Philippine economic growth unexpectedly accelerated last quarter as business and consumer spending rose, capping the fastest annual expansion since the Marcos era.
Gross domestic product increased 7.1 percent from a year earlier after a revised 6.3 percent expansion in the third quarter, the National Statistical Coordination Board said in Manila today. That’s more than the 6 percent median estimate of 13 economists surveyed by Bloomberg News. The $161 billion economy grew 7.3 percent in 2010, the biggest gain since 1976, when the dictator Ferdinand Marcos was president.

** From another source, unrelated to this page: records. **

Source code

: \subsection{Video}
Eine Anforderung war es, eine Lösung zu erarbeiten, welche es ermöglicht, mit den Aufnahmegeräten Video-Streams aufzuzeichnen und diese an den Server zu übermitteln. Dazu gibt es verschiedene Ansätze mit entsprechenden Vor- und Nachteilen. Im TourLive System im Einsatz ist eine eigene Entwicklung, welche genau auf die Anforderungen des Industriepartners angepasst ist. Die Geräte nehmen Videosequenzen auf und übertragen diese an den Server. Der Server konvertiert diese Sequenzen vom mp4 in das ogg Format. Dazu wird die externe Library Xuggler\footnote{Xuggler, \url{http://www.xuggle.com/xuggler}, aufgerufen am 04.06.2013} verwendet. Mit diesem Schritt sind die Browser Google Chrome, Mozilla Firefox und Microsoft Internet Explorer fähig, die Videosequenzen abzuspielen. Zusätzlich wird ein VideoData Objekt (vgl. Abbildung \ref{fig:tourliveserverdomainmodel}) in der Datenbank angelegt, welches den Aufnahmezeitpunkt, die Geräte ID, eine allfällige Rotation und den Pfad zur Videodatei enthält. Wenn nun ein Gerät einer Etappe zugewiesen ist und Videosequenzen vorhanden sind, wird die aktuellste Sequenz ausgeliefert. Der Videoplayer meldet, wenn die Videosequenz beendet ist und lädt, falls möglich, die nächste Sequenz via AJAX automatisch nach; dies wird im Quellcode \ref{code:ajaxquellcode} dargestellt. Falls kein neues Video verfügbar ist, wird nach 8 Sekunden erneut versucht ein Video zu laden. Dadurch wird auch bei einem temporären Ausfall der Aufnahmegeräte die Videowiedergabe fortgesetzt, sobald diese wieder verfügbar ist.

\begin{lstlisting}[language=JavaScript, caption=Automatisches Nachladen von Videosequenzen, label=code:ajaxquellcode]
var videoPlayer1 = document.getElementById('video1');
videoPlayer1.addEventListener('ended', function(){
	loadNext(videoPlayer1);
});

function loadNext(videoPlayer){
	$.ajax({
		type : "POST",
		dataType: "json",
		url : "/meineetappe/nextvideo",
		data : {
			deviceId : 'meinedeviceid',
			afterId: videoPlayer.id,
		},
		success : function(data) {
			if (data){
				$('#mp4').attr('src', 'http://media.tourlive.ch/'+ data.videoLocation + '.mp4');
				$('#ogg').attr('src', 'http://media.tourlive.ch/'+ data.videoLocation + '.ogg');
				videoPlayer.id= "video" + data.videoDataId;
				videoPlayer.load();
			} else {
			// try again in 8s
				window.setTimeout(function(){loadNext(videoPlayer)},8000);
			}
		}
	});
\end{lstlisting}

President Benigno Aquino, whose mother Corazon’s People Power movement helped oust Marcos in 1986, is increasing government spending to a record this year to expand the economy by as much as 8 percent annually starting in 2011. The Philippines is faring better than neighbors from South Korea to Malaysia, where growth has eased amid a moderating Asian rebound.
“This is an extension of the optimism that has followed the new government,” said Radhika Rao, an economist at Forecast Pte in Singapore. “The central bank has managed to maintain benign inflation and that has contributed to better spending trends and positive consumption. Remittances haven’t taken a hit and these things contribute to strong domestic demand.”
The peso climbed to the highest in more than two years in November. The currency has fallen since then after the central bank eased rules on foreign-exchange outflows and capped dollar supply in the market by allowing currency swaps to mature, joining regional counterparts in seeking to slow excessive currency gains.
The peso dropped today, snapping four days of gains, as political turmoil in Egypt spurred investors to seek the relative safety of the dollar. Benchmark five-year bond yields surged the most in seven days.
Aquino, who took office in June, is asking investors to help build more than 700 billion pesos ($16 billion) worth of roads, schools and bridges in a nation where the World Bank estimates one out of four people live on less than $1.25 a day.
Still, growth in Asian economies is cooling after the region led a global recovery last year, as sovereign credit woes in Europe and unemployment exceeding 9 percent in the U.S. cap sales of the region’s goods, such as Philippine-made Calvin Klein Inc. underwear.
“Unless the government can carry out a more aggressive stimulus program and encourage the private sector to invest, it will be a big challenge to replicate the performance last year,” Emilio Neri, an economist at Bank of the Philippine Islands in Manila, said before the report.
Higher oil and food prices pose a risk and the global economy remains “fragile,” Economic Planning Secretary Cayetano Paderanga said today. The government may frontload spending to sustain growth, he said, without elaborating.
Asia’s policy makers are balancing the need to fight inflation against supporting growth, with South Korea and India raising interest rates this month while Indonesia and the Philippines have held rates steady for more than a year.
Aquino’s pledge to create jobs and cut poverty may be hampered as a rising peso cuts the value of remittances and damps demand for Ayala Land Inc. homes and Jollibee Foods Corp. chicken meals. A stronger currency also makes Philippine exports more expensive. Shipments abroad make up about 30 percent of the Philippine economy and growth in overseas sales eased to a 12- month low in November.
Aquino said last week he will give central bank Governor Amando Tetangco a new six-year mandate when his term ends in July, saying he has “confidence” in the governor. Tetangco has kept inflation below 5 percent in the past 21 months while holding the benchmark rate at a record low since July 2009. Policy makers next meet on Feb. 10 to decide on borrowing costs.
Bangko Sentral ng Pilipinas is watching inflation risks even as it expects consumer-price gains to remain within target, Tetangco said last week. Policy makers in December forecast inflation will average 3.6 percent this year, compared with their target of 3 percent to 5 percent.
“We still believe that the stance of monetary policy continues to be appropriate,” Tetangco said. “Our forecast shows that it is going to be well within the inflation target for this year and next year.”
The pace of economic growth is “not necessarily inflationary because the economy has expanded, its absorptive capacity has grown,” central bank Deputy Governor Diwa Guinigundo said today.
South Korea’s economic growth slowed last quarter as investment shrank the most in two years. The International Monetary Fund last week forecast growth in developing Asia will ease to 8.4 percent in 2011 from 9.3 percent last year.